Begitu rentannya tingkat keamanan data yang ada pada server pemerintahan tidak bisa dianggap sebagai suatu hal yang sepele. “ dampak yang sebenarnya bisa terjadi adalah pencurian e-mail dan password secara besar-besaran. Salah satu Tim Macan (Tiger Team atau tim yang biasa melakukan pembobolan server secara legal karena mempunyai sertifikasi internasional) di Indonesia pun sudah mengklaim bahwa dalam satu malam bisa memperoleh user dan password sebanyak 500.000 akun.’’(M adfrog, 2011)

Cara Memperoleh dan Kehilangan Kewarganegaraan

Ada beberapa cara orang memperoleh status kewarganegaraan dan kehilangan kewarganegaraan.

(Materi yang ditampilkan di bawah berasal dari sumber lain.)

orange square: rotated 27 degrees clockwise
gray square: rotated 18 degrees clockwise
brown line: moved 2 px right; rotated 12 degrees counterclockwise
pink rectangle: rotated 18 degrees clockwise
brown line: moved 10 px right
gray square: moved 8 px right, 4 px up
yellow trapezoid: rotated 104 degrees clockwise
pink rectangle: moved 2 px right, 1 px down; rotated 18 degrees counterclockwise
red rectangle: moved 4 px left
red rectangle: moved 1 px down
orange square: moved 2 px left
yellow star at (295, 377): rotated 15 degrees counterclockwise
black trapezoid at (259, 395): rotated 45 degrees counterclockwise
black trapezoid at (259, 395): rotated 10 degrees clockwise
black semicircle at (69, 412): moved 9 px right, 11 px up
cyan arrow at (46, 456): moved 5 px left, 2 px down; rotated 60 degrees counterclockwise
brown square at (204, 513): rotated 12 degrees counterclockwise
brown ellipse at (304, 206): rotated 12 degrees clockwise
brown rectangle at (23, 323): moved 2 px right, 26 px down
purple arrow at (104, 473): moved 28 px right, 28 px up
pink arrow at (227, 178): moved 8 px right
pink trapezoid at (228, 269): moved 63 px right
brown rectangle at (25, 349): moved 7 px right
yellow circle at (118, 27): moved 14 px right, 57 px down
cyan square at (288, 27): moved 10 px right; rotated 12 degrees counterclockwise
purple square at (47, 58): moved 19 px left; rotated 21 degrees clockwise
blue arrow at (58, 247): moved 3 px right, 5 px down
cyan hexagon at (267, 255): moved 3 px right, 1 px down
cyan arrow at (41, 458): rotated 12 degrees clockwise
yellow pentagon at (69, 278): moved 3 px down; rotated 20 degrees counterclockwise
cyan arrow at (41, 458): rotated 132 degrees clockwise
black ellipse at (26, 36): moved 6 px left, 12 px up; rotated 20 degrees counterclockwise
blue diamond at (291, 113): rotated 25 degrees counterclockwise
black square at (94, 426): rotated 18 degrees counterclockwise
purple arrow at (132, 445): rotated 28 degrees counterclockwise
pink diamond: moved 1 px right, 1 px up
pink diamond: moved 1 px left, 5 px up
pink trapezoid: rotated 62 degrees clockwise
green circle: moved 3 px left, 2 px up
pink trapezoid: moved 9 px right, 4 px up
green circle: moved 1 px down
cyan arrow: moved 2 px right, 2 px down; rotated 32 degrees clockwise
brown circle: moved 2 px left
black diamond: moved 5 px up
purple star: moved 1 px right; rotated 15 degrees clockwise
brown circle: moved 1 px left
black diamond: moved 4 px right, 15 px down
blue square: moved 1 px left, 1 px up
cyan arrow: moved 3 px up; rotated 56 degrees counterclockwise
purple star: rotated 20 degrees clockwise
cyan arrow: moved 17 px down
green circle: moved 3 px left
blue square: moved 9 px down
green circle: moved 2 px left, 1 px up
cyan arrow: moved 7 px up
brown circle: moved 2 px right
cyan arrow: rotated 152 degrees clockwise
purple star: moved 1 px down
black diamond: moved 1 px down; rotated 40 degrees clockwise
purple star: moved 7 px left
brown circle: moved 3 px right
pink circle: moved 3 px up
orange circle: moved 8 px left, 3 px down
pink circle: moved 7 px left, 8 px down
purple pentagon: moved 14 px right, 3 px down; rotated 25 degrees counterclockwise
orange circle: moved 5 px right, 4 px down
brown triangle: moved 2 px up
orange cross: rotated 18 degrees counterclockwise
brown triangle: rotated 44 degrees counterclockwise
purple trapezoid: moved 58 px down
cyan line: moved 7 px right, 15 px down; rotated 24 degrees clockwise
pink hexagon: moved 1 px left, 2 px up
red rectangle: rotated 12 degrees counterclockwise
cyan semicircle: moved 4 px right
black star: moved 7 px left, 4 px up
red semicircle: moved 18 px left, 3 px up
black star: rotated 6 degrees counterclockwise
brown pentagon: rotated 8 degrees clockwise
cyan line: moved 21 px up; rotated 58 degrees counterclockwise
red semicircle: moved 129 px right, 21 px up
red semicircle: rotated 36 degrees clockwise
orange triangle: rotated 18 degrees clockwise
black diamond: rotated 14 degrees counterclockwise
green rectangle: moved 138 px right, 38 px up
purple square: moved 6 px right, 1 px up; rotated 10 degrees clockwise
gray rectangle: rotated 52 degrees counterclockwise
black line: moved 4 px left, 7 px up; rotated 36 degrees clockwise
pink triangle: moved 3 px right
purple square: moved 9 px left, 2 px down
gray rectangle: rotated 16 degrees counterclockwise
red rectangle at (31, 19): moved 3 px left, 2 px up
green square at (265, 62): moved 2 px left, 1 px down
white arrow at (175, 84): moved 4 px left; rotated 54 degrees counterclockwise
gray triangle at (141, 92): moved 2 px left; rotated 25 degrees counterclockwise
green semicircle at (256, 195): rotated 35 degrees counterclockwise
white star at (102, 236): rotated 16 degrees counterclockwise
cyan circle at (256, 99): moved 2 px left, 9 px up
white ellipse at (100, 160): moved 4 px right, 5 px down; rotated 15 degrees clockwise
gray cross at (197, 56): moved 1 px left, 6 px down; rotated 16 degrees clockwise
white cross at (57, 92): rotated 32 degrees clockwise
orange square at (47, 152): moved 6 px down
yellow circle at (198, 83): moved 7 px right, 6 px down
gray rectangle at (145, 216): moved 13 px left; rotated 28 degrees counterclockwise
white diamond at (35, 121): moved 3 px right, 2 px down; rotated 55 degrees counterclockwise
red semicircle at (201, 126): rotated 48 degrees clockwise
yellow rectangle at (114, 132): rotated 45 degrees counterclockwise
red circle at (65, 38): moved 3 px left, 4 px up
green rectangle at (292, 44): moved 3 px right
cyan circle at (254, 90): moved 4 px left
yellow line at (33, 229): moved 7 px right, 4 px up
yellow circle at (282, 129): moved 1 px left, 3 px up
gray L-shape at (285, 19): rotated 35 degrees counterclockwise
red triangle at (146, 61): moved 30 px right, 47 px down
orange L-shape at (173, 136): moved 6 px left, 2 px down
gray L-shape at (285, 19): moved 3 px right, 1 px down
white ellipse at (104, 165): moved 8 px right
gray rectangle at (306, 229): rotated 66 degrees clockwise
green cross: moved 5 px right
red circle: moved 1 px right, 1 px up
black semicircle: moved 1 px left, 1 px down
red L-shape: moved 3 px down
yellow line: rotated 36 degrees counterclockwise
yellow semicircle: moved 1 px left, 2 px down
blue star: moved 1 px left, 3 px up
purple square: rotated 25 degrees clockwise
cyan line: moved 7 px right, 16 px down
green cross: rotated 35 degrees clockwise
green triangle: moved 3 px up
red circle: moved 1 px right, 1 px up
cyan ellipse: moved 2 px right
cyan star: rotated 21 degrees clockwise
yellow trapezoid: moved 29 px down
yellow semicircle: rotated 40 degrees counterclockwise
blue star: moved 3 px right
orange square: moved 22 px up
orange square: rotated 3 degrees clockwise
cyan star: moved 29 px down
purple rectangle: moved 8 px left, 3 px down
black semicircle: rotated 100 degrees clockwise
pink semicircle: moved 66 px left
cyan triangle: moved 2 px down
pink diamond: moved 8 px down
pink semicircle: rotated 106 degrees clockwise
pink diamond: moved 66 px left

Cara memperoleh kewarganegaraan adalah:

Citizenship by birth, memperoleh kewarganegaraan karena kelahiran. Jadi setiap orang yang lahir diwilayah negara dianggap sah sebagai warga negara karena suatu negara menganut asas ius sanguinis.

1. Citizenship by descent, memperoleh kewarganegaraan karena keturunan. Jadi orang yang lahir diluar wilayah negara dianggap sebagai warga negara apabila orangtuanya adalah warga negara dari negara tersebut karena negaranya menganut asas ius sanguinis.

2. Citizenship by naturalization, pewarganegaraan orang asing atas kehendak sendiri atas permohonan menjadi warga negara suatu negara dengan memenuhi persyaratan yang telah ditentukan.

3. Citizenship by registration, pewarganegaraan bagi mereka yang telah memenuhi syarat-syarat tertentu yang dianggap cukup dilakukan melalui prosedur asministrasi yang lebih sederhana dibandingkan naturalisasi.

4. Citizenship by incorporation of territory, proses kewarganegaraan karena terjadi perluasan wilayah negara.

Selanjutnya orang dapat kehilangan kewarganegaraan karena tiga kemungkinan/cara, yaitu:

1. Renunciation, tindakan sukarela seseorang untuk meninggalkan status kewarganegaraan yang diperoleh di dua negara atau lebih.

2. Termination, penghentian status kewarganegaraan sebagai tindakan hukum karena yang bersangkutan mendapat kewarganegaraan negara lain.

3. Deprivation, pencabutan secara paksa status kewarganegaraan karena yang bersangkutan dianggap telah melakukan kesalahan, pelanggaran atau terbukti tidak setia kepada negara berdasar undang-undang.

Penentuan Kewarganegaraan

Dalam menentukan kewarganegaraan seseorang dikenal dengan adanya asas kewarganegaraan yaitu asas ius soli dan asas ius sanguinis.

Asas ius adalah asas yang menentukan kewarganegaraan seseorang menurut daerah atau negara tempat dimana orang tersebut dilahirkan.Asas ius soli disebut juga asas daerah kelahiran. Sedang asas ius sanguinis ialah asas yang menentukan kewarganegaraan seseorang menurut pertalian daerah atau keturunan dari orang yang bersangkutan.

Asas ius solidan asas ius sanguinis dianggap sebagai asas yang utama dalam menentukan status hukum kewarganegaraan. Pada sekarang ini umumnya negara menganut kedua asas tersebut secara simultan.

Negara-negara imigran yaitu negara yang sebagian besar warganya merupakan kaum pendatang atau cenderung didatangi orang asing, maka kecenderungannya menggunakan asas ius soli sebagai asas kewarganegaraannya. Adapun dasar pertimbangannya adalah negara menghendaki warga baru segera melebur diri sebagai warga negara di negara tersebut. Contoh: Amerika Serikat menerapkan asas ius soli , yaitu menentukan kewarganegaraan berdasarkan faktor tanah kelahiran.

Sebaliknya negara-negara emigran yaitu negara yang warganya cenderung keluar dari negara, maka kecenderungannya lebih menggunakan asas ius sanguinis. Penentuan asas kewarganegaraan yang berbeda-beda oleh setiap warga negara dapat menimbulkan masalah kewarganegaraan bagi seorang warga. Masalah kewarganegaraan tersebut adalah timbulnya apatride dan bipatride.

Apatride berasal dari kata a yang artinya tidak dan patride yang artinya kewarganegaraan. Jadi patride adalah orang-orang yang tidak memiliki kenegaraan. Apatride ini bisa dialami oleh orang yang dilahirkan dari orang tua yang negaranya menganut asas ius soli dinegara atau dalam wilayah negara yang menganut asas ius sanguinis. Kemudian Bipatride berasal dari kata bi yang artinya dua dan patride yang berarti kewarganegaraan. Jadi bipatride adalah orang-orang yang memiliki kewarganegaraan rangkap (ganda). Bipatride ini bisa dialami pada orang yang dilahirkan dari orang tua yang negaranya menganut asas ius sanguinis didalam wilayah negara yang menganut asas ius soli. Oleh negara asal orang tuanya orang itu dianggap sebagai warga negara karena ia adalah keturunan dari warga negaranya.